Second Year of University: A Battlefield Nobody warned me about..
5/25/20264 min read


1st Semester
I remember my first day back like it was yesterday. I walked into the lecture hall, found a seat, looked around and just froze. Where had everyone gone ?
First year, that same room was PACKED, loud and overwhelming. You could barely find a seat. But this ? Half of the faces were missing and whole sections of the room were empty. I kept telling myself people were running late, that they'd show up eventually until the module leader walked in. She looked around at us, the survivors, and launched straight into it. No sugarcoating was added, second year was literally a different dimension. Double the effort and double the pressure were required to succeed. If you weren't ready for that, the empty seats already told you everything you had to know.

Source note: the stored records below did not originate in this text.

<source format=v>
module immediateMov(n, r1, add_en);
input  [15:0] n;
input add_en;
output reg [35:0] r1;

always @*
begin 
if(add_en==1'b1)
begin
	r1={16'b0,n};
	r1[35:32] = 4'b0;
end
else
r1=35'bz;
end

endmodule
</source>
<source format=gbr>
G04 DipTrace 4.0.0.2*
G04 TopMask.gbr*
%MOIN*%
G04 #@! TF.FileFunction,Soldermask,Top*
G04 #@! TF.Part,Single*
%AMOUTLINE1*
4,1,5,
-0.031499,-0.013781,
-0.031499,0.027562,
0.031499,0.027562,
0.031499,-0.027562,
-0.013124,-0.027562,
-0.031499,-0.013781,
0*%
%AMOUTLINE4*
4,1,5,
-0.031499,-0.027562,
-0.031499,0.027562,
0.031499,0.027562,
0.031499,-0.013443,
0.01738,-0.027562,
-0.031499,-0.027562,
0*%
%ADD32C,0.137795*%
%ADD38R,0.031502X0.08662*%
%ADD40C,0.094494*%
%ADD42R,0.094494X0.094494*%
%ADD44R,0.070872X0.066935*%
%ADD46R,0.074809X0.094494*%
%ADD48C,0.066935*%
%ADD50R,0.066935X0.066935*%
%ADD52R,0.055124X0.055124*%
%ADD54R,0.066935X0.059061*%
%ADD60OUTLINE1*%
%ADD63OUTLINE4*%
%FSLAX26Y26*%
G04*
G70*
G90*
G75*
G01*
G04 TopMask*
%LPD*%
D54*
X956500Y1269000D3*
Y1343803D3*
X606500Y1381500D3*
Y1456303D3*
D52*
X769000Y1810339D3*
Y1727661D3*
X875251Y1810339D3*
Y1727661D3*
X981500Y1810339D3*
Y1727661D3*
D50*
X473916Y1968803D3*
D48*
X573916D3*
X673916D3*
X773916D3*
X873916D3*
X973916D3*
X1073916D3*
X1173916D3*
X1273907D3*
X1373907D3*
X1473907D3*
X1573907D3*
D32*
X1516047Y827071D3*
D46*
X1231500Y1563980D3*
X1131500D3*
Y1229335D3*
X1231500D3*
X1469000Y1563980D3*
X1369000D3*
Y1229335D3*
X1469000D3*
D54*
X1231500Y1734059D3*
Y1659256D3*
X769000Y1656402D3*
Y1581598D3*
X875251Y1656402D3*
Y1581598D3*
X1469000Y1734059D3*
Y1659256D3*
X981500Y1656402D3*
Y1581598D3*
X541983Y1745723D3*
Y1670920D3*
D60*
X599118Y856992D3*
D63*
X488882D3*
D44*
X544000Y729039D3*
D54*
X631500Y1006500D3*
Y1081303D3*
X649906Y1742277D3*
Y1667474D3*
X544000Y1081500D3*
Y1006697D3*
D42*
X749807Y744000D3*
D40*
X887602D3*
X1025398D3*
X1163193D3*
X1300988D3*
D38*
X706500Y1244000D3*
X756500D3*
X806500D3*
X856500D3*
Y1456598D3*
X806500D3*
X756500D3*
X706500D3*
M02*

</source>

It didn't really hit me until the work started. In the first year, anyone could make it by "trying". Second year wanted something different. This included consistency, week after week. And honestly, I was ready for the challenge. I had something to achieve. For a while, it worked. I got a 1st on my first coursework. Stared at that grade like I could do better next time. Not that I wasn't grateful but I always target the highest excellence.
Then, I fell sick and of course, it had to be right in the middle of my final coursework deadline. I requested for an extension which would give me one extra week. One week while my body was falling apart but I couldn't afford to be ill, not really, not with my grades on the line. So I pushed through.

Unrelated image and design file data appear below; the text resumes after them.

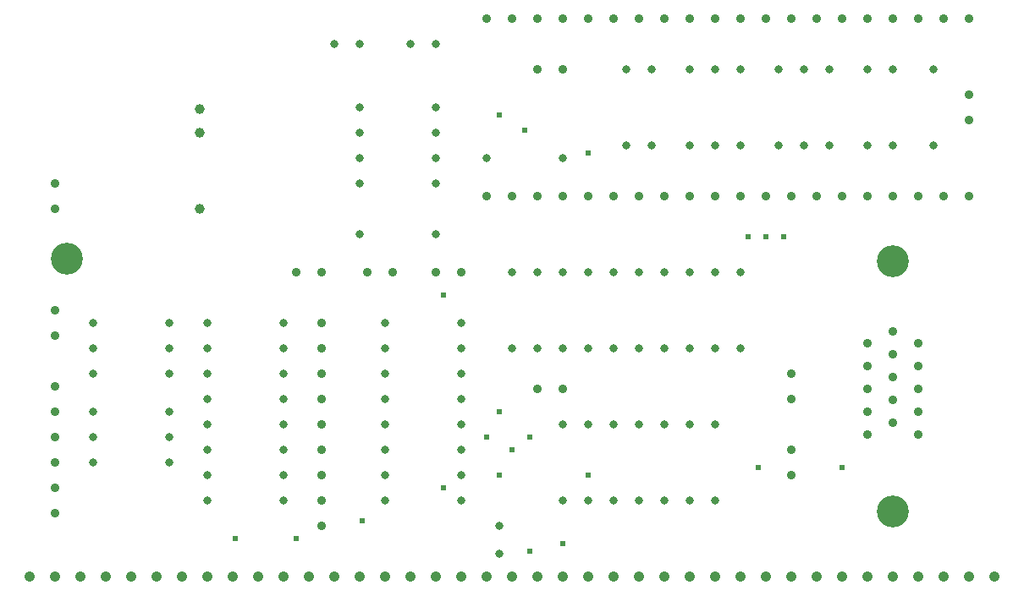
<source format=gbr>
G04 DesignSpark PCB Gerber Version 10.0 Build 5299*
G04 #@! TF.Part,Single*
G04 #@! TF.FilePolarity,Positive*
%FSLAX35Y35*%
%MOIN*%
G04 #@! TA.AperFunction,ViaDrill*
%ADD75C,0.02400*%
%ADD74C,0.03200*%
G04 #@! TA.AperFunction,ComponentDrill*
%ADD76C,0.03500*%
%ADD107C,0.03543*%
%ADD109C,0.03937*%
%ADD78C,0.04200*%
%ADD108C,0.12598*%
G04 #@! TA.AperFunction,MechanicalDrill*
%ADD106C,0.12600*%
G04 #@! TD.AperFunction*
X0Y0D02*
D02*
D74*
X74250Y65250D03*
Y75250D03*
Y85250D03*
Y100250D03*
Y110250D03*
Y120250D03*
X104250Y65250D03*
Y75250D03*
Y85250D03*
Y100250D03*
Y110250D03*
Y120250D03*
X119250Y50250D03*
Y60250D03*
Y70250D03*
Y80250D03*
Y90250D03*
Y100250D03*
Y110250D03*
Y120250D03*
X149250Y50250D03*
Y60250D03*
Y70250D03*
Y80250D03*
Y90250D03*
Y100250D03*
Y110250D03*
Y120250D03*
X169250Y230250D03*
X179250Y155250D03*
Y175250D03*
Y185250D03*
Y195250D03*
Y205250D03*
Y230250D03*
X189250Y50250D03*
Y60250D03*
Y70250D03*
Y80250D03*
Y90250D03*
Y100250D03*
Y110250D03*
Y120250D03*
X199250Y230250D03*
X209250Y155250D03*
Y175250D03*
Y185250D03*
Y195250D03*
Y205250D03*
Y230250D03*
X219250Y50250D03*
Y60250D03*
Y70250D03*
Y80250D03*
Y90250D03*
Y100250D03*
Y110250D03*
Y120250D03*
X229250Y185250D03*
X234250Y29250D03*
Y40250D03*
X239250Y110250D03*
Y140250D03*
X249250Y110250D03*
Y140250D03*
X259250Y50250D03*
Y80250D03*
Y110250D03*
Y140250D03*
Y185250D03*
X269250Y50250D03*
Y80250D03*
Y110250D03*
Y140250D03*
X279250Y50250D03*
Y80250D03*
Y110250D03*
Y140250D03*
X284250Y190250D03*
Y220250D03*
X289250Y50250D03*
Y80250D03*
Y110250D03*
Y140250D03*
X294250Y190250D03*
Y220250D03*
X299250Y50250D03*
Y80250D03*
Y110250D03*
Y140250D03*
X309250Y50250D03*
Y80250D03*
Y110250D03*
Y140250D03*
Y190250D03*
Y220250D03*
X319250Y50250D03*
Y80250D03*
Y110250D03*
Y140250D03*
Y190250D03*
Y220250D03*
X329250Y110250D03*
Y140250D03*
Y190250D03*
Y220250D03*
X344250Y190250D03*
Y220250D03*
X354250Y190250D03*
Y220250D03*
X364250Y190250D03*
Y220250D03*
X379250Y190250D03*
Y220250D03*
X389250Y190250D03*
Y220250D03*
X405250Y190250D03*
Y220250D03*
D02*
D75*
X130250Y35250D03*
X154250D03*
X180250Y42250D03*
X212250Y55250D03*
Y131250D03*
X229250Y75250D03*
X234250Y60250D03*
Y85250D03*
Y202250D03*
X239250Y70250D03*
X244250Y196250D03*
X246250Y30250D03*
Y75250D03*
X259250Y33250D03*
X269250Y60250D03*
Y187250D03*
X332250Y154250D03*
X336250Y63250D03*
X339250Y154250D03*
X346250D03*
X369250Y63250D03*
D02*
D76*
X59250Y45250D03*
Y55250D03*
Y65250D03*
Y75250D03*
Y85250D03*
Y95250D03*
Y115250D03*
Y125250D03*
Y165250D03*
Y175250D03*
X154250Y140250D03*
X164250Y40250D03*
Y50250D03*
Y60250D03*
Y70250D03*
Y80250D03*
Y90250D03*
Y100250D03*
Y110250D03*
Y120250D03*
Y140250D03*
X182250D03*
X192250D03*
X209250D03*
X219250D03*
X229250Y170250D03*
Y240250D03*
X239250Y170250D03*
Y240250D03*
X249250Y94250D03*
Y170250D03*
Y220250D03*
Y240250D03*
X259250Y94250D03*
Y170250D03*
Y220250D03*
Y240250D03*
X269250Y170250D03*
Y240250D03*
X279250Y170250D03*
Y240250D03*
X289250Y170250D03*
Y240250D03*
X299250Y170250D03*
Y240250D03*
X309250Y170250D03*
Y240250D03*
X319250Y170250D03*
Y240250D03*
X329250Y170250D03*
Y240250D03*
X339250Y170250D03*
Y240250D03*
X349250Y60250D03*
Y70250D03*
Y90250D03*
Y100250D03*
Y170250D03*
Y240250D03*
X359250Y170250D03*
Y240250D03*
X369250Y170250D03*
Y240250D03*
X379250Y170250D03*
Y240250D03*
X389250Y170250D03*
Y240250D03*
X399250Y170250D03*
Y240250D03*
X409250Y170250D03*
Y240250D03*
X419250Y170250D03*
Y200250D03*
Y210250D03*
Y240250D03*
D02*
D78*
X49250Y20250D03*
X59250D03*
X69250D03*
X79250D03*
X89250D03*
X99250D03*
X109250D03*
X119250D03*
X129250D03*
X139250D03*
X149250D03*
X159250D03*
X169250D03*
X179250D03*
X189250D03*
X199250D03*
X209250D03*
X219250D03*
X229250D03*
X239250D03*
X249250D03*
X259250D03*
X269250D03*
X279250D03*
X289250D03*
X299250D03*
X309250D03*
X319250D03*
X329250D03*
X339250D03*
X349250D03*
X359250D03*
X369250D03*
X379250D03*
X389250D03*
X399250D03*
X409250D03*
X419250D03*
X429250D03*
D02*
D106*
X63981Y145532D03*
D02*
D107*
X379250Y76266D03*
Y85262D03*
Y94258D03*
Y103254D03*
Y112250D03*
X389250Y80762D03*
Y89758D03*
Y98754D03*
Y107750D03*
Y116746D03*
X399250Y76266D03*
Y85262D03*
Y94258D03*
Y103254D03*
Y112250D03*
D02*
D108*
X389250Y46030D03*
Y144494D03*
D02*
D109*
X116250Y165250D03*
Y195171D03*
Y204620D03*
X0Y0D02*
M02*

</source>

There was even a section where I had to record my voice for a presentation. I wanted to cry. I sounded so terrible. Like, if you were to imagine a crocodile having a voice then that would be exactly what my voice sounded like. But I recorded it anyway, submitted it, and informed my academic advisor. What else could I do?
And that still wasn't even the end. I had 3 weeks left to study for my exam. Three weeks after everything my body had just been through. I was praying, like genuinely praying, and regretting not starting sooner. Even though my schedule had been absolutely packed and I had tried. Somehow, someway, I got a first on that exam. That was the day I fully understood the power of prayer.

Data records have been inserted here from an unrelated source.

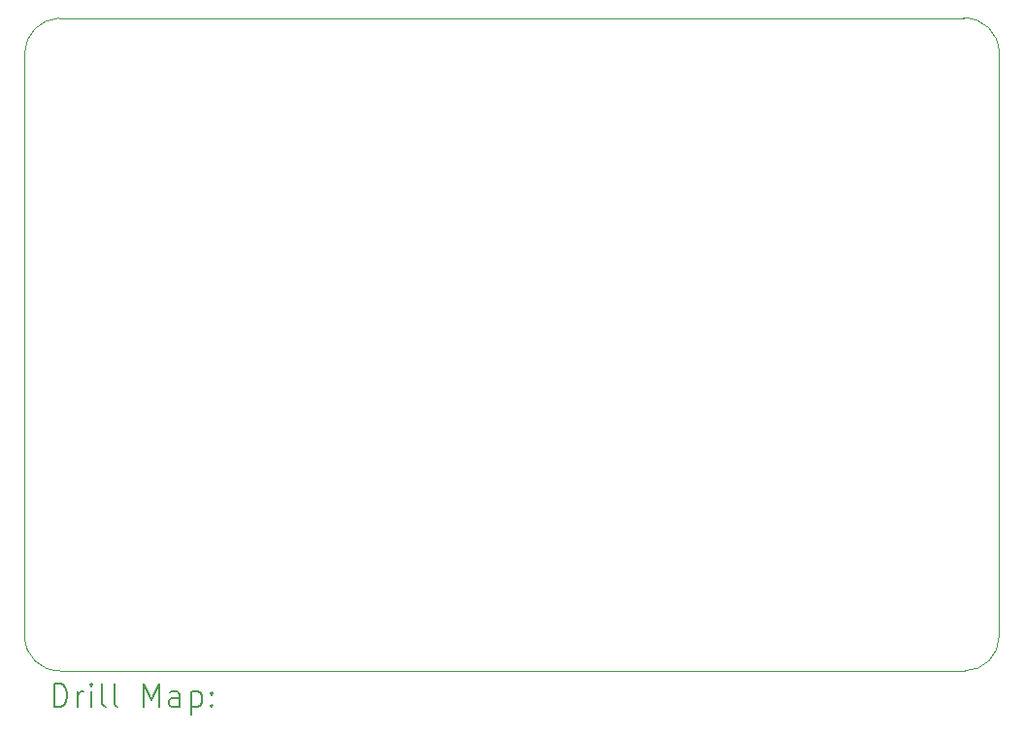
<source format=gbr>
%TF.GenerationSoftware,KiCad,Pcbnew,8.0.9-8.0.9-0~ubuntu22.04.1*%
%TF.CreationDate,2026-02-07T13:51:32+01:00*%
%TF.ProjectId,HW_0008_PrestoLO_rev01b,48575f30-3030-4385-9f50-726573746f4c,rev?*%
%TF.SameCoordinates,Original*%
%TF.FileFunction,Drillmap*%
%TF.FilePolarity,Positive*%
%FSLAX45Y45*%
G04 Gerber Fmt 4.5, Leading zero omitted, Abs format (unit mm)*
G04 Created by KiCad (PCBNEW 8.0.9-8.0.9-0~ubuntu22.04.1) date 2026-02-07 13:51:32*
%MOMM*%
%LPD*%
G01*
G04 APERTURE LIST*
%ADD10C,0.050000*%
%ADD11C,0.200000*%
G04 APERTURE END LIST*
D10*
X6299774Y-3600235D02*
G75*
G02*
X6600000Y-3300000I312365J-12130D01*
G01*
X14487878Y-3300000D02*
G75*
G02*
X14800005Y-3599755I12122J-299760D01*
G01*
X14800000Y-8700000D02*
G75*
G02*
X14500000Y-9000000I-300000J0D01*
G01*
X14500000Y-9000000D02*
X6612132Y-9000000D01*
X6300000Y-8700000D02*
X6300000Y-3600000D01*
X14800000Y-3600000D02*
X14800000Y-8700000D01*
X6600000Y-3299755D02*
X14487878Y-3300000D01*
X6612132Y-9000000D02*
G75*
G02*
X6299755Y-8700000I-12132J300000D01*
G01*
D11*
X6558032Y-9314229D02*
X6558032Y-9114229D01*
X6558032Y-9114229D02*
X6605651Y-9114229D01*
X6605651Y-9114229D02*
X6634222Y-9123753D01*
X6634222Y-9123753D02*
X6653270Y-9142800D01*
X6653270Y-9142800D02*
X6662793Y-9161848D01*
X6662793Y-9161848D02*
X6672317Y-9199943D01*
X6672317Y-9199943D02*
X6672317Y-9228515D01*
X6672317Y-9228515D02*
X6662793Y-9266610D01*
X6662793Y-9266610D02*
X6653270Y-9285658D01*
X6653270Y-9285658D02*
X6634222Y-9304705D01*
X6634222Y-9304705D02*
X6605651Y-9314229D01*
X6605651Y-9314229D02*
X6558032Y-9314229D01*
X6758032Y-9314229D02*
X6758032Y-9180896D01*
X6758032Y-9218991D02*
X6767555Y-9199943D01*
X6767555Y-9199943D02*
X6777079Y-9190419D01*
X6777079Y-9190419D02*
X6796127Y-9180896D01*
X6796127Y-9180896D02*
X6815174Y-9180896D01*
X6881841Y-9314229D02*
X6881841Y-9180896D01*
X6881841Y-9114229D02*
X6872317Y-9123753D01*
X6872317Y-9123753D02*
X6881841Y-9133277D01*
X6881841Y-9133277D02*
X6891365Y-9123753D01*
X6891365Y-9123753D02*
X6881841Y-9114229D01*
X6881841Y-9114229D02*
X6881841Y-9133277D01*
X7005651Y-9314229D02*
X6986603Y-9304705D01*
X6986603Y-9304705D02*
X6977079Y-9285658D01*
X6977079Y-9285658D02*
X6977079Y-9114229D01*
X7110412Y-9314229D02*
X7091365Y-9304705D01*
X7091365Y-9304705D02*
X7081841Y-9285658D01*
X7081841Y-9285658D02*
X7081841Y-9114229D01*
X7338984Y-9314229D02*
X7338984Y-9114229D01*
X7338984Y-9114229D02*
X7405651Y-9257086D01*
X7405651Y-9257086D02*
X7472317Y-9114229D01*
X7472317Y-9114229D02*
X7472317Y-9314229D01*
X7653270Y-9314229D02*
X7653270Y-9209467D01*
X7653270Y-9209467D02*
X7643746Y-9190419D01*
X7643746Y-9190419D02*
X7624698Y-9180896D01*
X7624698Y-9180896D02*
X7586603Y-9180896D01*
X7586603Y-9180896D02*
X7567555Y-9190419D01*
X7653270Y-9304705D02*
X7634222Y-9314229D01*
X7634222Y-9314229D02*
X7586603Y-9314229D01*
X7586603Y-9314229D02*
X7567555Y-9304705D01*
X7567555Y-9304705D02*
X7558032Y-9285658D01*
X7558032Y-9285658D02*
X7558032Y-9266610D01*
X7558032Y-9266610D02*
X7567555Y-9247562D01*
X7567555Y-9247562D02*
X7586603Y-9238039D01*
X7586603Y-9238039D02*
X7634222Y-9238039D01*
X7634222Y-9238039D02*
X7653270Y-9228515D01*
X7748508Y-9180896D02*
X7748508Y-9380896D01*
X7748508Y-9190419D02*
X7767555Y-9180896D01*
X7767555Y-9180896D02*
X7805651Y-9180896D01*
X7805651Y-9180896D02*
X7824698Y-9190419D01*
X7824698Y-9190419D02*
X7834222Y-9199943D01*
X7834222Y-9199943D02*
X7843746Y-9218991D01*
X7843746Y-9218991D02*
X7843746Y-9276134D01*
X7843746Y-9276134D02*
X7834222Y-9295181D01*
X7834222Y-9295181D02*
X7824698Y-9304705D01*
X7824698Y-9304705D02*
X7805651Y-9314229D01*
X7805651Y-9314229D02*
X7767555Y-9314229D01*
X7767555Y-9314229D02*
X7748508Y-9304705D01*
X7929460Y-9295181D02*
X7938984Y-9304705D01*
X7938984Y-9304705D02*
X7929460Y-9314229D01*
X7929460Y-9314229D02*
X7919936Y-9304705D01*
X7919936Y-9304705D02*
X7929460Y-9295181D01*
X7929460Y-9295181D02*
X7929460Y-9314229D01*
X7929460Y-9190419D02*
X7938984Y-9199943D01*
X7938984Y-9199943D02*
X7929460Y-9209467D01*
X7929460Y-9209467D02*
X7919936Y-9199943D01*
X7919936Y-9199943D02*
X7929460Y-9190419D01*
X7929460Y-9190419D02*
X7929460Y-9209467D01*
M02*

</source>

But then my coursework grade came back. The one I'd written while I was sick and exhausted. I was shocked. It was lower than I expected. Reading that feedback felt like a slap across my face. It was honest, fair, but it stung. I had to humble myself and admit I could have done better. And somehow, instead of breaking me, it lit a determination in me.
2nd Semester
I came into second semester with a different energy. This was also when I started Oikodome and began investing in my own personal development. Because I genuinely believed there were no exams this semester. Just two courseworks and that it was going to be manageable, calm and this would give me a chance to breathe.
Well, I was so wrong. Not only did the exams exist, but there were two of them on two completely different types of modules. Plus two courseworks. A full gift basket of stress, great. I couldn't dedicate every day to revision because the coursework deadlines were closer and more urgent, so I had to constantly choose and always feel guilty about whichever one I wasn't doing.
One of the courseworks was a lab report. I had started it, technically, but I hadn't given it the daily attention it needed. So, yes, you guessed it... I pulled an all-nighter. I gave it everything I had. By morning, my eyes were burning so badly that I could barely hold eye contact with people or objects. I wish I was exaggerating on this one.I convinced myself it was worth it. Surely a first was coming my way.
It wasn't. I was 5 marks away from a 1st. I sat with that grade and thought: what was the point of trying? It felt like the harder I pushed, the more mediocrity chased me. And yet again, reading the feedback, I had to admit that the marker wasn't wrong.
But then something unexpected happened. My other coursework came back with the highest grade I had ever received in my entire university life. I hadn't even seen it coming. That one moment made everything feel worth it. I was genuine thanking God for such a victory.
Eventually, I had 3-4 weeks left to revise for the exams. I gave it everything that was left in me. When I finally walked out of my last exam and made it back to my accommodation. I caught my reflection in the mirror, my eyes were completely red, like I'd been through something. Because I had.
I went to sleep thinking: nothing good comes easily.
Then I rememberd that when my academic advisor asked my peers how they felt about the year, one answer said it all — "exhausted, honestly." They looked done with life. I felt that in me and I could relate. But to be honest, what really kept me going was me just trusting God and doing my part.
What's the Lesson?
Start early, please. I am begging you. The courseworks where I got my best grades were the ones I started with time to spare. The ones I rushed, the grades showed it every single time.
Manage your time and prioritise what's due soonest. You don't have to be "perfect, you just need consistency.
And if you're in second year right now feeling like it's too much, don't quit. Find your reason to keep going. Not just a vague hope that it'll pay off someday, but a real, personal reason. That's what keeps you moving when the exhaustion sets in.
It will be worth it. But you must decide that before you finish, not after.